■ STUDY QUESTIONS
A - Retype the portion of the figure legends on circ_0006349 and miR-98 that starts with "miR-98 is poorly" and continues through "n.s, no significance.".
B - According to the figure legends on circ_0006349 and miR-98, which two assays were used to find where circ_0006349 is located within Calu-3 and H1299 cells?

--- EXTRACT PROVIDED Enclosed Below ---

Circ_0006349 sub-localizes in cytoplasm and binds to miR-98. (A,B) subcellular localization of circ_0006349 in Calu-3 and H1299 cells determined by nuclear-cytoplasmic RNA separation (A) and FISH (B) assays; (C) a Venn diagram for the intersection of screened out differentially expressed miRNAs from the GSE29250 dataset and the predicted target miRNAs of circ_0006349; (D) putative binding site between circ_0006349 and miR-98; (E,F) binding relationship between miR-98 and circ_0006349 validated through dual luciferase reporter gene and RIP assays. Differences were compared by two-way ANOVA (E,F). All data were presented as the mean ± SD from three independent experiments. **p < 0.01.

FIGURE 4

miR-98 is poorly expressed in NSCLC and presents a negative correlation with circ_0006349. (A) miR-98 expression in tumor and normal tissues from 59 patients with NSCLC determined by RT-qPCR; (B) a reverse correlation between miR-98 and circ_0006349 expression in tumor tissues analyzed by Pearson’s correlation test; (C–F) relevance between miR-98 expression with the lymph node metastasis, tumor stage, tumor differentiation and tumor size in patients; (G) miR-98 expression in NSCLC cell lines (A549, H1299, Calu-3, H520, H1650, and H1730) and BEAS-2B cells detected by RT-qPCR. Differences were compared by paired t test (C), unpaired t test (C–F), one-way (G) or two-way ANOVA (H). All data were presented as the mean ± SD from three independent experiments. **p < 0.01; ***p < 0.001; n.s, no significance.

--- End of Enclosed EXTRACT PROVIDED ---
--- SUPPLIED RECORDS Enclosed Below ---

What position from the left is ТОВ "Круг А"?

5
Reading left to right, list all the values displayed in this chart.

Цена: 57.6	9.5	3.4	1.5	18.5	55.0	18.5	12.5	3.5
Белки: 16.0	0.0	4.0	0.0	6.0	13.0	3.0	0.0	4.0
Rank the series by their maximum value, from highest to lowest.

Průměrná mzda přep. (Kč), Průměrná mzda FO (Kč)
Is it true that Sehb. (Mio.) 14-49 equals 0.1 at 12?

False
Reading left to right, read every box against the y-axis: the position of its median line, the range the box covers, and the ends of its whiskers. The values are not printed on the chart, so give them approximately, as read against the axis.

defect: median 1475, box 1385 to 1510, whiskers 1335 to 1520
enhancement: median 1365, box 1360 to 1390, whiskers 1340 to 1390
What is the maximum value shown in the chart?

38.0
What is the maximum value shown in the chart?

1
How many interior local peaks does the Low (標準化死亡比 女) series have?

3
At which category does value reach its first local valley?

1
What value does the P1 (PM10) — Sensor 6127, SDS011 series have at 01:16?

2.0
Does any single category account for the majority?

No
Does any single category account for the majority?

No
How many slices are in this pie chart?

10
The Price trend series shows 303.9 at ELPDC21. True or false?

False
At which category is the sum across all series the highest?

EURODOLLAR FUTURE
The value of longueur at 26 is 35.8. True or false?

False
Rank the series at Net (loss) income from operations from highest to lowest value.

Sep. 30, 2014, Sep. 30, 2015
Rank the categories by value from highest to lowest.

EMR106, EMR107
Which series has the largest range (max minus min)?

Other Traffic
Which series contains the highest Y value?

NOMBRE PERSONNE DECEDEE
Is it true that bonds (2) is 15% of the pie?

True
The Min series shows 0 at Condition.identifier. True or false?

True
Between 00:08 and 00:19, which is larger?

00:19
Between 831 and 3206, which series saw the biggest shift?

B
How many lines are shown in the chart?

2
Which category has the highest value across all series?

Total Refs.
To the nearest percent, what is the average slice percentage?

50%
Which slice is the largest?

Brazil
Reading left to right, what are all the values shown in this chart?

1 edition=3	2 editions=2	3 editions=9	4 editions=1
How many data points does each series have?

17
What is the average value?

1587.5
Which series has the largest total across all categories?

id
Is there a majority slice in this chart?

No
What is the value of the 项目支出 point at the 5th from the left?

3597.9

--- End of Enclosed SUPPLIED RECORDS ---

■ SOLUTIONS TO THE TASKS
A -
miR-98 is poorly expressed in NSCLC and presents a negative correlation with circ_0006349. (A) miR-98 expression in tumor and normal tissues from 59 patients with NSCLC determined by RT-qPCR; (B) a reverse correlation between miR-98 and circ_0006349 expression in tumor tissues analyzed by Pearson’s correlation test; (C–F) relevance between miR-98 expression with the lymph node metastasis, tumor stage, tumor differentiation and tumor size in patients; (G) miR-98 expression in NSCLC cell lines (A549, H1299, Calu-3, H520, H1650, and H1730) and BEAS-2B cells detected by RT-qPCR. Differences were compared by paired t test (C), unpaired t test (C–F), one-way (G) or two-way ANOVA (H). All data were presented as the mean ± SD from three independent experiments. **p < 0.01; ***p < 0.001; n.s, no significance.

B - Nuclear-cytoplasmic RNA separation and FISH assays.